Trump spent his campaign doing two things: holding rallies and putting out newsworthy content firstly by Twitter and secondly by an endless stream of media appearances. How often did Hillary call into a radio or TV show to talk about Trump's plan to give the rich a mighty tax cut, or to take away poor people's childcare payments, or to deport 11 million people? How many tweets did she send with provocative content that got headlines at Memeorandum and encouraged the media jackals to ask the Trump campaign for its reaction?

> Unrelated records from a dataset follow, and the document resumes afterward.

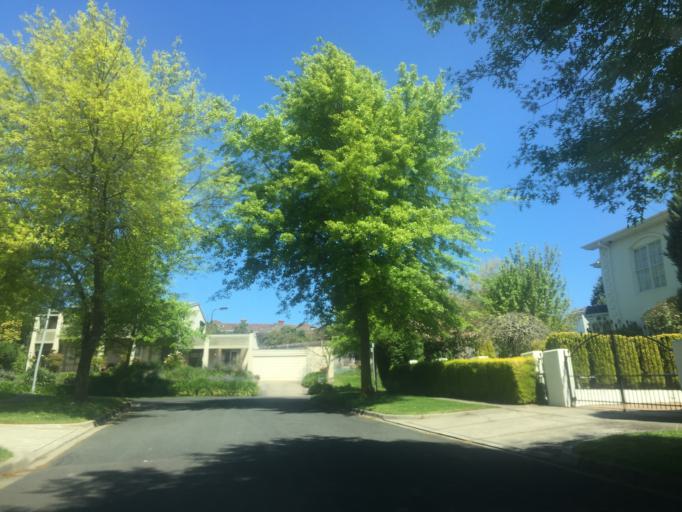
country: AU
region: Victoria
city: Mont Albert
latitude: -37.8083
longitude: 145.0877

She did none of these things. She didn't even hold press conferences. Her rallies, such as they were, were non-events. A typical day in the campaign featured Trump saying something original and newsworthy, and Judicial Watch or some similar mob inflicting the latest cuts in Hillary's death-by-a-thousand-emails torture. How's that supposed to get out the vote?
It's no good blaming the media for not helping you run your campaign like it's 1996. It's no good whimpering about the billions of dollars of free media time Trump's getting when you're too inept to get any for yourself. Listening to her tell debate watchers they should go to her website to find out how much Trump was lying was cringeworthy. Hillary and her team showed absolutely no understanding of how contemporary online media works, and they paid the price.
Trump was wonderful for ratings, due to his propensity to say outrageous things. The media fawned all over him and certainly helped his campaign. That said, Hillary Clinton ran a poor campaign.